His expression turned sheepish. “I tie them once and wear them forever, but this is a new tie so…”

Margaret nodded in acknowledgement and reached out her hand. “Give me it.”

She draped the tie around her own neck and quickly tied it, checking in the mirror that the knot looked good and then took it off as she walked up to John and got on her toes loop the tie around his neck.

“I take it you didn’t learn that by helping out your father,” John said, clearly intrigued, as he watched Margaret tighten the tie and make sure it looked neat.

She flashed him a quick, bright smile as she walked to the other side of the bed to get her earrings. “I most certainly didn’t.”

He didn’t ask, just continued to look at her with that look in his eyes.

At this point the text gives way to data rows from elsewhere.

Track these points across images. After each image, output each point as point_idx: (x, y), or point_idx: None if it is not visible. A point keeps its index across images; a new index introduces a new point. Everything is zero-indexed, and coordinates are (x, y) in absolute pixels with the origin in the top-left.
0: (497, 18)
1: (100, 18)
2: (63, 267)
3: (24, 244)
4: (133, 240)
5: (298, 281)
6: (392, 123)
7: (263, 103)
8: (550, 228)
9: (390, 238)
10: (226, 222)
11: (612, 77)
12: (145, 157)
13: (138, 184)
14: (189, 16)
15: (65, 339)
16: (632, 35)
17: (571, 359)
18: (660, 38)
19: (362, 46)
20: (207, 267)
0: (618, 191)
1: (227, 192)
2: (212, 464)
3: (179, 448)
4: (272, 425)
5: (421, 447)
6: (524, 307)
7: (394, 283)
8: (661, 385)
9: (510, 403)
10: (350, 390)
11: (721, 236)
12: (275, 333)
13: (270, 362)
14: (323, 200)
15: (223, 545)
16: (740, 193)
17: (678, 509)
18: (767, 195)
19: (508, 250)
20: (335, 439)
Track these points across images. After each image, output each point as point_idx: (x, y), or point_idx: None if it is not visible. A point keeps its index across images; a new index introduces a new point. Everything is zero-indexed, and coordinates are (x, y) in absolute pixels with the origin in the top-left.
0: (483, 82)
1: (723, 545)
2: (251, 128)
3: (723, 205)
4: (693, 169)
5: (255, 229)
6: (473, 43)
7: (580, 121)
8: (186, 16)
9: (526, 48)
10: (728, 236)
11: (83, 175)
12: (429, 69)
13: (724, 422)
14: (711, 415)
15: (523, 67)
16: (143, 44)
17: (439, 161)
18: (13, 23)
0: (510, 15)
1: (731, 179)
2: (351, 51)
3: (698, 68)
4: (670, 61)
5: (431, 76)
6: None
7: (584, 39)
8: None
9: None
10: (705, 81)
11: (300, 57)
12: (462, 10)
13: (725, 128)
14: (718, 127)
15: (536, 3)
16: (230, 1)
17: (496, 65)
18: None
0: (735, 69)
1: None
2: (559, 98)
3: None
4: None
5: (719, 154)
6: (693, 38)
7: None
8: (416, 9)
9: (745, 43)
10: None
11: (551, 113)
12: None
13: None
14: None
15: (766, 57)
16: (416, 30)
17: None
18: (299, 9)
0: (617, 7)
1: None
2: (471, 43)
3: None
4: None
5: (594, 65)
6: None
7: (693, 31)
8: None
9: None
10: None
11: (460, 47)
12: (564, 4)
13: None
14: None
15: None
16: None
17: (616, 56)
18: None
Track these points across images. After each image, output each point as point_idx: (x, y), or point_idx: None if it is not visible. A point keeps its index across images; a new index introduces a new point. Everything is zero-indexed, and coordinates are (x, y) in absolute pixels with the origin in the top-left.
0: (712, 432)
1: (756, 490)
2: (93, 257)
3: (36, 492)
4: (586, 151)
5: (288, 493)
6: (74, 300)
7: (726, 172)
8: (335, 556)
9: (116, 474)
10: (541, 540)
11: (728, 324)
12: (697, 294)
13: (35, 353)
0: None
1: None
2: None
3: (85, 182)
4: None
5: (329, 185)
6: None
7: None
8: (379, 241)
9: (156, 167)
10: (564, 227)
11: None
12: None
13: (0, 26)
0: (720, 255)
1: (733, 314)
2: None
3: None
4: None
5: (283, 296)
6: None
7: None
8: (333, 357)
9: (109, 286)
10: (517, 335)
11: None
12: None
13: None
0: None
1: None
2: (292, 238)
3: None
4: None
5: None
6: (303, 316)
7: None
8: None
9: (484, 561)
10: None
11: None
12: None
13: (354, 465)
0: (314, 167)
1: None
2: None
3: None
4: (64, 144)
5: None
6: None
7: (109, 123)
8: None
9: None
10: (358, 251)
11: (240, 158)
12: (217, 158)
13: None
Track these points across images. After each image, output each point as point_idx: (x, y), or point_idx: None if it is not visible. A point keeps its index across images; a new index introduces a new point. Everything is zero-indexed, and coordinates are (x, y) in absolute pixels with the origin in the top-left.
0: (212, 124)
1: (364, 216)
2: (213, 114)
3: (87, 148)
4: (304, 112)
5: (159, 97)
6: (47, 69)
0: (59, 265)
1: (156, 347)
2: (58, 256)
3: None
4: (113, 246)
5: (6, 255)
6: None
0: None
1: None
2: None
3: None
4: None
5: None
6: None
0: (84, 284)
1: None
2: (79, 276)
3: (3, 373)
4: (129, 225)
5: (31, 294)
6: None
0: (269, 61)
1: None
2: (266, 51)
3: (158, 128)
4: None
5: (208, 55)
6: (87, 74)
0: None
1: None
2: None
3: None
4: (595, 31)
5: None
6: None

She made herself to look in the mirror and not look back. Her make-up wouldn’t be enough to hide it if she was blushing as much as she felt she was.

—

If the previous days had made her doubtful about how they could fake being a couple at the wedding, all those doubts vanished before they even made it out of the church. John wasn’t overly talkative, but he introduced himself readily to everyone who came to catch up with Margaret and stood by her side with a polite smile. As they walked into the church, he put his hand lightly to Margaret’s waist.

“Is this okay?”

No, it most definitely wasn’t. It was downright Victorian to have such a strong reaction to it, but it made her want to turn around and throw her own arms around him and test if the material of his suit was as smooth as it looked by resting her cheek against it. Or jump up as high as she could to see if she could reach his lips to kiss him.

“Yeah,” she whispered back. “It’s good.”

Unlike Aunt Shaw had predicted and feared, the service went off without a hitch, and Edith and Steve walked out of the church into an onslaught of rice with beaming smiles. For her part, Margaret was also happy to see all the indubitably very eligible single men in the audience that her aunt would not be trying to set up with her.

It was all very well, at least until the reception began.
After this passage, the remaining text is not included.